* **Task data**
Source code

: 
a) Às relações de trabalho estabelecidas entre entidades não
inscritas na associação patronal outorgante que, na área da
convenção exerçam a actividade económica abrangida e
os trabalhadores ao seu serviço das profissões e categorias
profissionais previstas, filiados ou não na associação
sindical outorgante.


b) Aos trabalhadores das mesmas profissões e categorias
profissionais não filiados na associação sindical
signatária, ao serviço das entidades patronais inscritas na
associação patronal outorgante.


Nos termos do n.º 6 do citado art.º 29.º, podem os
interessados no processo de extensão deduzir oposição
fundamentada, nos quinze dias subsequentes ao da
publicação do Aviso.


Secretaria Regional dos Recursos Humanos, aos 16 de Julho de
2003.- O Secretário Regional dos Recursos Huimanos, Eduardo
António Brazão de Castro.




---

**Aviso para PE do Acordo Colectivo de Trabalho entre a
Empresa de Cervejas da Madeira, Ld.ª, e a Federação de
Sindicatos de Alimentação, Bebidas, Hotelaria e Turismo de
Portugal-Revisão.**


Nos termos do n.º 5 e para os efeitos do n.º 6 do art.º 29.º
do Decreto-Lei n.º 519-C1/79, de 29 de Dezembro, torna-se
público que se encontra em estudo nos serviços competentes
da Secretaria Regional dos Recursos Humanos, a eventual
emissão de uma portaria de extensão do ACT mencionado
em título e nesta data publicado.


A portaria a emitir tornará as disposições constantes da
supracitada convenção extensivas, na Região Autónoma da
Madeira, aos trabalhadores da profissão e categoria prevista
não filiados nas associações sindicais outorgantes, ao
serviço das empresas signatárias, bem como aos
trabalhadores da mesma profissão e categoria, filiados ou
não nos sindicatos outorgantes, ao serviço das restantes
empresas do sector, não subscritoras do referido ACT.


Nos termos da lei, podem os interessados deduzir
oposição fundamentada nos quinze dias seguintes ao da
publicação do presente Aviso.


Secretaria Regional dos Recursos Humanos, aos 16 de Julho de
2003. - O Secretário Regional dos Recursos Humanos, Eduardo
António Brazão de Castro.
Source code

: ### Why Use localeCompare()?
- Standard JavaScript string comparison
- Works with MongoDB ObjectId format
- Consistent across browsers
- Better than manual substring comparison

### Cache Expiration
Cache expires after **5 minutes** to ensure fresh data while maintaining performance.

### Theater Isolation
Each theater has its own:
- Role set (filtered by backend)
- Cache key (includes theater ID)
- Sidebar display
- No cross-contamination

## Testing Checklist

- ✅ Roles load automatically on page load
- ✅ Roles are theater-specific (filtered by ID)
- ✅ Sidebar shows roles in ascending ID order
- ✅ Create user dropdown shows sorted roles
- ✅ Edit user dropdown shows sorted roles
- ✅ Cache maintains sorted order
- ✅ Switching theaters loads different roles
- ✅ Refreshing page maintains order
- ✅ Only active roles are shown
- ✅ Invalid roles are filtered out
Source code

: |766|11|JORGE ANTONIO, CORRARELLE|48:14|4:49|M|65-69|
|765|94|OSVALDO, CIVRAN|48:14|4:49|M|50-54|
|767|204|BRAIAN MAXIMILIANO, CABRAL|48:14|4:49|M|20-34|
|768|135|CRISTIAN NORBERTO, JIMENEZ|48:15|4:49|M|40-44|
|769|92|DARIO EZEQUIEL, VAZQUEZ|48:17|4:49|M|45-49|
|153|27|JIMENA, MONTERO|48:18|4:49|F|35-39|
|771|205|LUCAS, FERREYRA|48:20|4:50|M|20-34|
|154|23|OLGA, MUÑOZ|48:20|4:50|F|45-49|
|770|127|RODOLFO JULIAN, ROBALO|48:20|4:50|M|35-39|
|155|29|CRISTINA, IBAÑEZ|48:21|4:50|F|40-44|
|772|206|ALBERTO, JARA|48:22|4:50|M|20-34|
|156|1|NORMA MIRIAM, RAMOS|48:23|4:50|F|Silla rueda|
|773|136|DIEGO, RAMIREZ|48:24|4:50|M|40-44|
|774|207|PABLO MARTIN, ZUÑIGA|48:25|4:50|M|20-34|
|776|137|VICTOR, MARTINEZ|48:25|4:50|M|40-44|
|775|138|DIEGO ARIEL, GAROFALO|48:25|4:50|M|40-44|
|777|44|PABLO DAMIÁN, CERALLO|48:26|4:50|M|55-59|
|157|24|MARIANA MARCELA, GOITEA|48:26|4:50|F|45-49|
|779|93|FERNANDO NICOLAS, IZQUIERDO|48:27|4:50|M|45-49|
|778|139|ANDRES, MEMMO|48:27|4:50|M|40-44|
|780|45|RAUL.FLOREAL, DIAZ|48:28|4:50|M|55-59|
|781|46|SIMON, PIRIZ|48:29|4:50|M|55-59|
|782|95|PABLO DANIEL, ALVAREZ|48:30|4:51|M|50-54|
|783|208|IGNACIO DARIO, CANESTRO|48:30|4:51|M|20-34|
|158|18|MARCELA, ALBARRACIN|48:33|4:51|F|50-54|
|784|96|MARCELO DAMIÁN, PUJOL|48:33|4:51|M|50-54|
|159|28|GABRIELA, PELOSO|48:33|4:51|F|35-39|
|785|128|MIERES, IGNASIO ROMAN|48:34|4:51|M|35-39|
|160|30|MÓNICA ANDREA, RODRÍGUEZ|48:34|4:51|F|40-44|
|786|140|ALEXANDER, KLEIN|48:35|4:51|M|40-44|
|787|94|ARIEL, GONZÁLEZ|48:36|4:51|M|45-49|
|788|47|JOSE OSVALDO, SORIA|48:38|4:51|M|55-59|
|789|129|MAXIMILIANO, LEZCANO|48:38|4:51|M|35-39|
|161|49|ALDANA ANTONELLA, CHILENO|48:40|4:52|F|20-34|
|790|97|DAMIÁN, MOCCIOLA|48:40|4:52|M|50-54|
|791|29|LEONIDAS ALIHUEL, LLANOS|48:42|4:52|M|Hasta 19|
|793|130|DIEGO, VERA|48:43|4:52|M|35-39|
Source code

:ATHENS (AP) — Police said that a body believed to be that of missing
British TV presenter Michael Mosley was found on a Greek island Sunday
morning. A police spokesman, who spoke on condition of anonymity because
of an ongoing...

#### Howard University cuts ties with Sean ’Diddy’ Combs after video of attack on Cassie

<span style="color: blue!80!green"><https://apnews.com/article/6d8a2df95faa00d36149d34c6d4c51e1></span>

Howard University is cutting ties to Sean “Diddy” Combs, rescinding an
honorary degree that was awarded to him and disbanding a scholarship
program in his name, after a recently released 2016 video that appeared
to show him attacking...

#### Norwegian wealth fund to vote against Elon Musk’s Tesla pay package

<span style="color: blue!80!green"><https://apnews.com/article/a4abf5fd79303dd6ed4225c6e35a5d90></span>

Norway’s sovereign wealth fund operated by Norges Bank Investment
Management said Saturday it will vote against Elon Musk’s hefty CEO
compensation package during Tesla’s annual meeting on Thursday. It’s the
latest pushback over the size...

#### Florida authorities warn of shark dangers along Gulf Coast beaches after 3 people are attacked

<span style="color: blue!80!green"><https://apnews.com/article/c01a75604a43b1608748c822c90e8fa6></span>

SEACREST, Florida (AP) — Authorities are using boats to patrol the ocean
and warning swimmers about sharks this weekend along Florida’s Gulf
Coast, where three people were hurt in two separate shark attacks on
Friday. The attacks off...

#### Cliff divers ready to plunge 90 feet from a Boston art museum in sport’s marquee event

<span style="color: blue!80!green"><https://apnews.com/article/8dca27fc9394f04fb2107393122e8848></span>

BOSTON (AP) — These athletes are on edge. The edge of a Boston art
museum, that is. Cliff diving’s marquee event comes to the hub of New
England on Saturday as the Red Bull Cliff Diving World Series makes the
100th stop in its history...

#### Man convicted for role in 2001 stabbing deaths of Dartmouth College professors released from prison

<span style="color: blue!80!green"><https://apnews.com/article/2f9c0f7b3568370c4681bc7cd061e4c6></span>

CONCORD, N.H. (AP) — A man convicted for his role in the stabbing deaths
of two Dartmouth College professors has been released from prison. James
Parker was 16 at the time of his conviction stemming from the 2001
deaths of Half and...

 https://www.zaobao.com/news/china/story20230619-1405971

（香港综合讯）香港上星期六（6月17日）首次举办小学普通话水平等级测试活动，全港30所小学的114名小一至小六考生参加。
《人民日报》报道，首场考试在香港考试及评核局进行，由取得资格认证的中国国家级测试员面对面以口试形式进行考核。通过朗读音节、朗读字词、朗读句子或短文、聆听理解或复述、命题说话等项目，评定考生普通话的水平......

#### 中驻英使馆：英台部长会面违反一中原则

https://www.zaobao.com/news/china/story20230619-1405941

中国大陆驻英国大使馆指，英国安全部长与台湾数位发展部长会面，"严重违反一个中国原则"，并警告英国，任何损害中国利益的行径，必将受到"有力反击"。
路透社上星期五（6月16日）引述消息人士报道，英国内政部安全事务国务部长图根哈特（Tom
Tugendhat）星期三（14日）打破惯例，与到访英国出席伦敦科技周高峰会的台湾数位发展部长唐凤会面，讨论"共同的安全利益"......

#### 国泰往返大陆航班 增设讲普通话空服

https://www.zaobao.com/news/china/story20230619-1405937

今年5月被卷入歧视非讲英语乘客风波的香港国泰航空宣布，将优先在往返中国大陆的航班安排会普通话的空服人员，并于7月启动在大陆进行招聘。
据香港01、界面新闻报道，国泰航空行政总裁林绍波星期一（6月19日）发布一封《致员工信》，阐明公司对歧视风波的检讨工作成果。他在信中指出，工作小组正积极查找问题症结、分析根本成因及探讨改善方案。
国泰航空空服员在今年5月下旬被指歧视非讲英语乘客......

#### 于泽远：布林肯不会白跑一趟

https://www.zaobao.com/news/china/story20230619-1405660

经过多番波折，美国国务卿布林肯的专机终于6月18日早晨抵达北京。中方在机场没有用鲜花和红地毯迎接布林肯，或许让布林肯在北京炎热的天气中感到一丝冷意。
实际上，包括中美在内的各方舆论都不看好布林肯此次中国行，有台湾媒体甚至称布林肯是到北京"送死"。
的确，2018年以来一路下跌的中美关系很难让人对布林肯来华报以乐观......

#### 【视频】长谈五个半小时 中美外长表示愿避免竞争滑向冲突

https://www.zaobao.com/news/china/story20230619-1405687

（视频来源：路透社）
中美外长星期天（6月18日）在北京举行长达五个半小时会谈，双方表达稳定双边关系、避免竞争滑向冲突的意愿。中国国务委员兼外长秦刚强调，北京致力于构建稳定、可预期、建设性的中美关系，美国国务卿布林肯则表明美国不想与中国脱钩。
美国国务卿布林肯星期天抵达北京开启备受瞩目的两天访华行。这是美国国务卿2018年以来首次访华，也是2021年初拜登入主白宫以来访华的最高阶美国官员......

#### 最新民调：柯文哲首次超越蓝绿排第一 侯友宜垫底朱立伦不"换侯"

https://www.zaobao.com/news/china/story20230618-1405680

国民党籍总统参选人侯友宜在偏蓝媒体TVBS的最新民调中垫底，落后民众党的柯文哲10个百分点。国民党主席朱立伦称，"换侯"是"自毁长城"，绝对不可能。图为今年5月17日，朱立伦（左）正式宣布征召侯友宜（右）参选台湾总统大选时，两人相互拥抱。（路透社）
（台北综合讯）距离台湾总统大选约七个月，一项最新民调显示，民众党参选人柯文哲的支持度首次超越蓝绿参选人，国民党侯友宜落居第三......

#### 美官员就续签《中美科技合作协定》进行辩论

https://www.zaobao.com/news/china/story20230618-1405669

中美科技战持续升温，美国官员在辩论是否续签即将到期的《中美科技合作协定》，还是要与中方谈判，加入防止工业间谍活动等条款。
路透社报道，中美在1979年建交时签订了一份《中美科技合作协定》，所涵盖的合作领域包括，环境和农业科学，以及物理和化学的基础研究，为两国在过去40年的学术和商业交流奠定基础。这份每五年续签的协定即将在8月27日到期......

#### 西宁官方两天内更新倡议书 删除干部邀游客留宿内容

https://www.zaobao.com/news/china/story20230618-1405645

* **How to complete this task**
Reproduce only the lines from the top of the material through the one bearing "Nos termos do n.º 5", each exactly as it stands.

* **Task answer**
Source code

: 
a) Às relações de trabalho estabelecidas entre entidades não
inscritas na associação patronal outorgante que, na área da
convenção exerçam a actividade económica abrangida e
os trabalhadores ao seu serviço das profissões e categorias
profissionais previstas, filiados ou não na associação
sindical outorgante.


b) Aos trabalhadores das mesmas profissões e categorias
profissionais não filiados na associação sindical
signatária, ao serviço das entidades patronais inscritas na
associação patronal outorgante.


Nos termos do n.º 6 do citado art.º 29.º, podem os
interessados no processo de extensão deduzir oposição
fundamentada, nos quinze dias subsequentes ao da
publicação do Aviso.


Secretaria Regional dos Recursos Humanos, aos 16 de Julho de
2003.- O Secretário Regional dos Recursos Huimanos, Eduardo
António Brazão de Castro.




---

**Aviso para PE do Acordo Colectivo de Trabalho entre a
Empresa de Cervejas da Madeira, Ld.ª, e a Federação de
Sindicatos de Alimentação, Bebidas, Hotelaria e Turismo de
Portugal-Revisão.**


Nos termos do n.º 5 e para os efeitos do n.º 6 do art.º 29.º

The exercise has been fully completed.